People have strong connections to certain places in the world—places that have helped shaped our individual identities. As we form relationship with place, we also form relationships with others who shape and change our lives. Many of the connected figural cut map pieces have either met at the location they are depicted as, or vacationed there, etc. But sometimes the connected figures represent the journey two people have taken from different places to come together or grow apart. Here is a section from my artist statement:
The figures in the Connections series find themselves bound by the roads that both separate them as well as lead them to one another. People are often separated by distance, and these connected lines represent the roads that are either explored to bring these figures together or left untraveled, further symbolizing not only their physical distance but also psychological and emotional space.
What do you intend to achieve, be it to convey a personal message, your philosophy, any change that you would like to bring about, through these captivating portraits?
I think that the Cut Map work is laden with my own philosophies and personal baggage, but my biggest hope is that the viewer feels a personal association to the work, and that it reminds them of their own journey. I’ve had people tell me that the work in the Connections series reminds them of long distance relationships they have endured—I really enjoy hearing those responses, where the viewer feels that connection and really understands the work in his or her own way.

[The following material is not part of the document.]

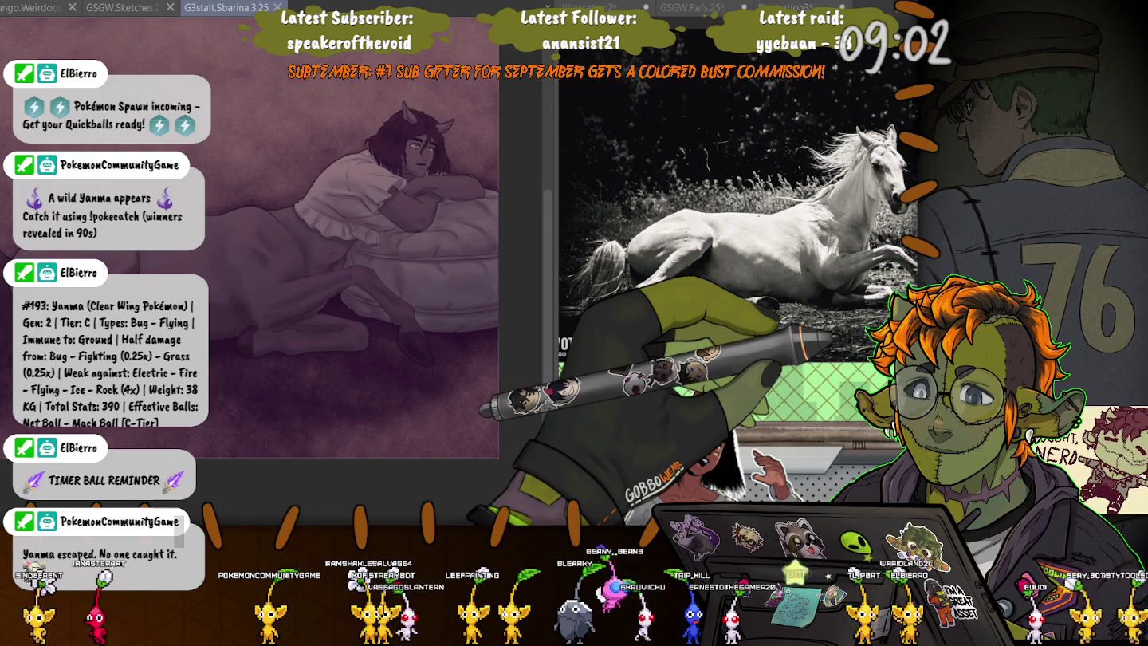
{"action": "key", "text": "ctrl+t"}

Is Tom from Jamaica, NY, a real person?
Yes—this portrait is actually of my dad. He was born and raised in Jamaica, NY!
“Tom, Jamica – NY”
Tell us about your curatorial experience.
Throughout my artistic career, I’ve had the opportunity to work at multiple art museums. I discovered that most of my co-workers were artists, like myself, who chose to work in an art museum as their day job, and work on their own artwork during evenings and weekends. I had the idea to put together an exhibition showcasing the work of artists who spend their day jobs organizing, constructing, curating, teaching, installing, etc., the work of others. The shows acted as a behind-the-scenes look at the talent that lies beyond the gallery walls in the museum. A friend and I organized the show and were invited to be guest curators at a large contemporary gallery in Pittsburgh, PA. The exhibition, Behind Our Scenes, featured pieces of 34 artists who worked in art museums and galleries in the city of Pittsburgh, PA.

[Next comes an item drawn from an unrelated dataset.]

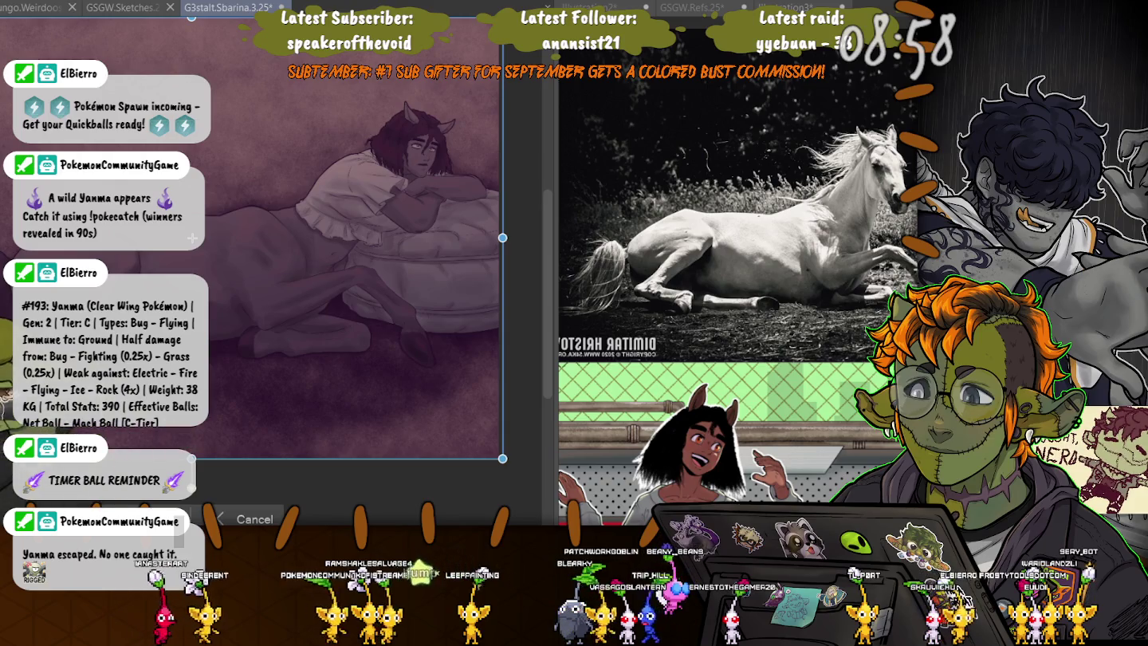
{"action": "key", "text": "Return"}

For you, what has been the greatest lesson while exploring your artistic potential and being a part of this field?
I think one of the greatest lessons I’ve learned while working in this field is to truly believe in myself, my work, and my decision to be an artist. It is not an easy, straightforward career choice, and there are many people out there who will not take you seriously and will say things like: “Good luck with that!” when you tell them you are an artist. But as one, I think you need a strong sense of community—surround yourself with other artists and people who support you. As much as studio time is important, take time to invest in the professional aspect of being an artist as well. Have a website, business cards, apply to shows, grants, etc. Keep your resume active! And when in doubt, make art, even if it’s awful. I’ve had some tough times along the way, but I’ve made the commitment to myself to never stop chasing my dream.
According to you, what role does art play in today’s society? And why do you think it’s important?

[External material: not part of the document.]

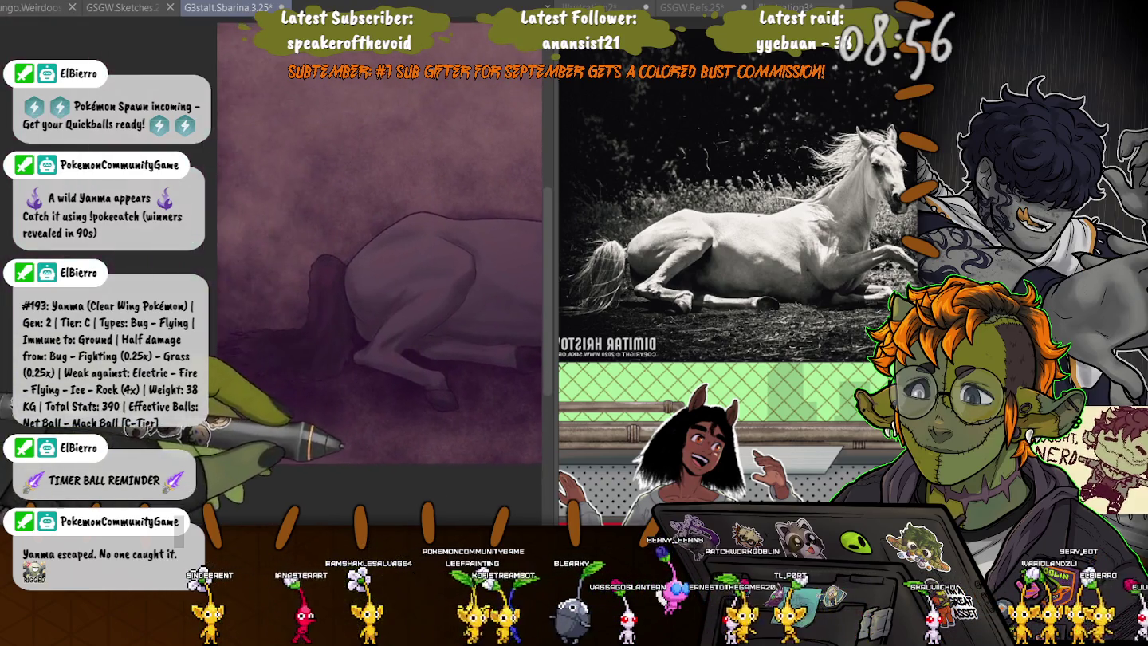
{"action": "key", "text": "ctrl+t"}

Art is such an important part of society. It offers originality, promotes creativity, it’s an escape and gives visualization to contemporary issues. It can be controversial and test society’s standards, norms, and limits. It can push society forward and confront and challenge us when we are having a hard time making that leap. I’ve seen art that makes my heart beat fast; I’ve been inside installations that I will never forget. For me, art is a reminder that we are alive, we have something to say, we can look at the world in a new way and we can share that vision with others.